In its current stage, AI is very difficult to apply to security defenses for prevention or detection in the true sense of human-like decision making. This is because cybersecurity is not defined by observed rules – like chess or driving a car. AI is challenged to address the unstructured environment and lack of rules within security to address detection, investigation and response. While machine learning is showing interesting capabilities in detecting anomalies and to reduce alert false positives, this is not real AI.  At the same time, improved automation is driving security analyst efficiency and effectiveness when defenses are combined and share data.

Metadata + machine learning
Machine learning allows you to train models for specific use cases to develop baselines to understand what is normal. An undesired activity can be part of the baseline, so you use peer groups to detect these exceptions as collusion between random peers is unlikely. Also, over time baselines shift and models have to be updated with new training sessions, or they can experience ‘drift’ from changes in data sources.

Humans need to closely define use cases, define optimal data sources, provide feedback and refine models, and validate results.

Machine learning is quickly becoming a new feature across a wide variety of security solutions.  It can find anomalies and nuances in data too fine for humans to detect, and on a consistent basis over long periods of time.  For example, DLP is often thought of as a first defense to detect insider threats, however, the reality is DLP alone is not very effective for this specific use case.  Adding DLP data into machine learning models focused on insider threat anomalies has shown to be more effective.

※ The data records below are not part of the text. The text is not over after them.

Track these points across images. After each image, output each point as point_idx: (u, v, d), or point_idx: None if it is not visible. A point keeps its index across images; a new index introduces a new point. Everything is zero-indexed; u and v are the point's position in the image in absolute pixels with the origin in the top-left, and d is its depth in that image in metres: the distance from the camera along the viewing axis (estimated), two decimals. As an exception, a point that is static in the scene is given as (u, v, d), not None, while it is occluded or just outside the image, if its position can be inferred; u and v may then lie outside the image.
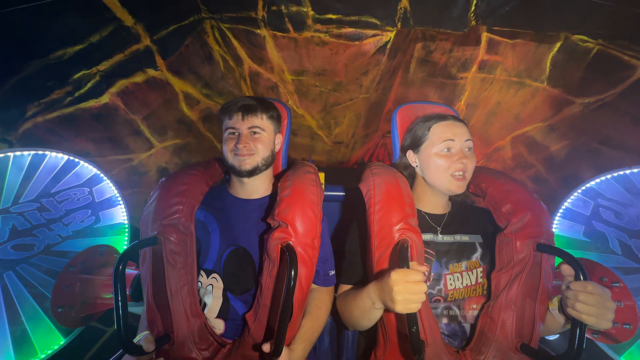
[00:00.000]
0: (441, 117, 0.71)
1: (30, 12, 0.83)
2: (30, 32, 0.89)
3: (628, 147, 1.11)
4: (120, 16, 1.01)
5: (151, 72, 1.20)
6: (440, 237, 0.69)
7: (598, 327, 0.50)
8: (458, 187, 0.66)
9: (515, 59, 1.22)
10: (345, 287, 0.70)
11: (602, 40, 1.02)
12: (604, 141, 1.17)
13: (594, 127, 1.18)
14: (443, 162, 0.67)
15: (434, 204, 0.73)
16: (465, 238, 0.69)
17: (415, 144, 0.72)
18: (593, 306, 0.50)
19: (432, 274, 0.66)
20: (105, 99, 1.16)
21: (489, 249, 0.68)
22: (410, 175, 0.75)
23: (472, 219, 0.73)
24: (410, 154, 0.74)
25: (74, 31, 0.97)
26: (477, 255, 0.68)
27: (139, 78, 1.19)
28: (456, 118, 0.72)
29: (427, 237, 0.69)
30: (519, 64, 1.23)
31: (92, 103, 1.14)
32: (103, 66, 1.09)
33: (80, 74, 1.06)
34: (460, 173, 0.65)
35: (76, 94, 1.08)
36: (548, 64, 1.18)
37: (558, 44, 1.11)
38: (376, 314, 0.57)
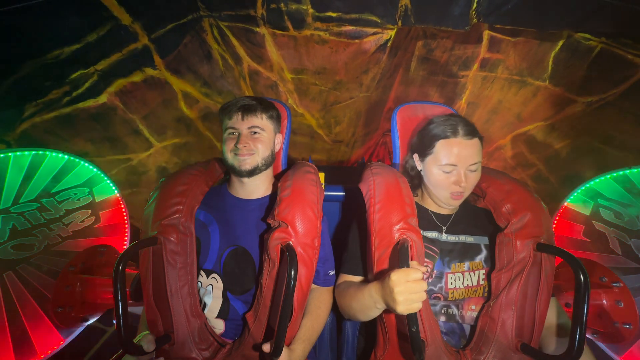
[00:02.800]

Machine learning paired with metadata, going beyond “data about other data” to provide data lineage, relationships, mapping and optimizing is crucial.  Metadata is technical, operational, business and social data. For example, as digital transformation drives cloud adoption and increasingly more cloud-native apps, identity access becomes a new perimeter.  

Traditionally CIOs control identity access management with the objective to enable access while CISOs see the risk. Machine learning has been proven effective to clean up access outliers, dormant accounts, shared access, unknown privilege access, and detecting anomalies based on behavior, peer groups or analytics.  This can augment a SOC team’s perspective for detection, investigation and response viewing identity and access as a threat plane. Without machine learning models and metadata, it would be an exhaustive human effort.

Conclusion
There’s a lot of work to be done before we’ll get an “Alexa” for security. Yes, we can use machine learning to find anomalies in data sets using attributes with variation for specific use cases, but this is more about machine learning and advanced statistics than AI. Instead of looking to AI, enterprises today need to be leveraging metadata, machine learning and advanced statistics, alongside improving detection skills and developing internal threat intelligence.

At this phase of AI’s maturity, quality metadata for cybersecurity is key as it provides content and context at a lower cost than storing the original data itself and is indexed for fast iterative queries used in threat detection and hunting.  AI as a silver bullet is over the horizon and years away, focusing now on quality metadata and specific machine learning models and use cases will provide a better payoff.